**PAGINA:**
Se è difficile fare il remake di un capolavoro del cinema, come era il “Nosferatu” di Murnau, secondo Herzog il più grande film tedesco di sempre, immaginiamoci come è fare il remake di ben tre capolavori, perché anche la versione di Herzog e il Dracula di Coppola sono dei capolavori. E ho tralasciato, forse perché considerato troppo costruito sul protagonista, sia il “Dracula” di Tod Browning con Bela Lugosi del 1931, sia quello meno autoriale ma importantissimo, di Terence Fisher, cioè “Dracula il vampiro” con Christopher Lee, che rilanciò il genere nel 1958 puntando sul colore al posto del bianco e nero e fece di Christopher Lee il Dracula ufficiale fino alla sua morte.
E, ancora da vecchio, Christopher Lee, con la sua altezza, con la sua freddezza, la sua virilità ti metteva davvero paura. Qualcosa di antico e di mortifero che ti trasmette anche il Nosferatu di Eggers, cioè l’altissimo e giovanissimo (31 anni) Bill Skårsgard, ricostruito vecchio, baffuto, virile (ha pure un pisello prostetico), col naso aquilino, mai divertente.
E con una voce bassissima, sembra che l’abbia studiata con un coach di cantanti d’opera, che nell’edizione originale vale metà personaggio e che funziona proprio nel rendere immediatamente superiore per classe e fisicità questo Orlok/Dracula/Nosferatu sia rispetto al Thomas Hutter di Nicholas Hoult, sua facile preda nel castello in Transilvania, sia al Renfield/Knock di Simon McBurney sia alla Ellen Hutter di Lily Rose-Depp, il suo grande amore.
Se il Dracula di Klaus Kinski nel film di Herzog, era un personaggio tragico, schiavo della sua immortalità, del suo non poter amare e della sua portata di distruzione, quasi impotente di fronte alla Mina Harker di Isabelle Adjani, che sceglierà di morire con lui, qui il Conte Orlok di Bill Skårsgard, spiega a Ellen/Mina che lui non è altro che il suo desiderio, il suo appetito sessuale. Se l’amica Anna può essere sacrificata perché umana, madre, addirittura incinta quando viene posseduta da Nosferatu, Ellen, come spiega Nosferatu, non è umana, è puro desiderio sessuale.

**ESTRATTO DELLA FONTE:**
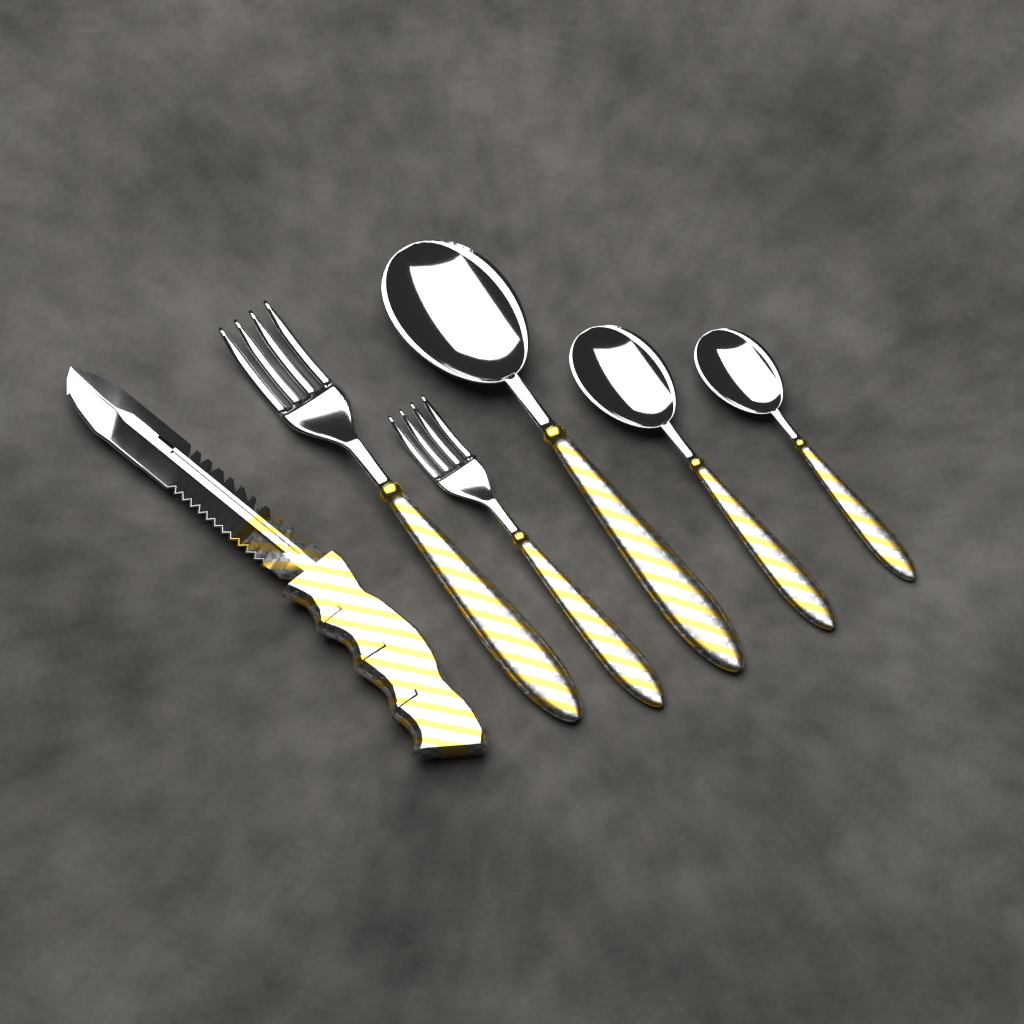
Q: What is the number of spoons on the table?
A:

**CONSEGNA:** Cita dalla pagina sul Nosferatu il brano che comincia con "Se il Dracula" e finisce con "puro desiderio sessuale.".

**RISPOSTA CORRETTA:**
Se il Dracula di Klaus Kinski nel film di Herzog, era un personaggio tragico, schiavo della sua immortalità, del suo non poter amare e della sua portata di distruzione, quasi impotente di fronte alla Mina Harker di Isabelle Adjani, che sceglierà di morire con lui, qui il Conte Orlok di Bill Skårsgard, spiega a Ellen/Mina che lui non è altro che il suo desiderio, il suo appetito sessuale. Se l’amica Anna può essere sacrificata perché umana, madre, addirittura incinta quando viene posseduta da Nosferatu, Ellen, come spiega Nosferatu, non è umana, è puro desiderio sessuale.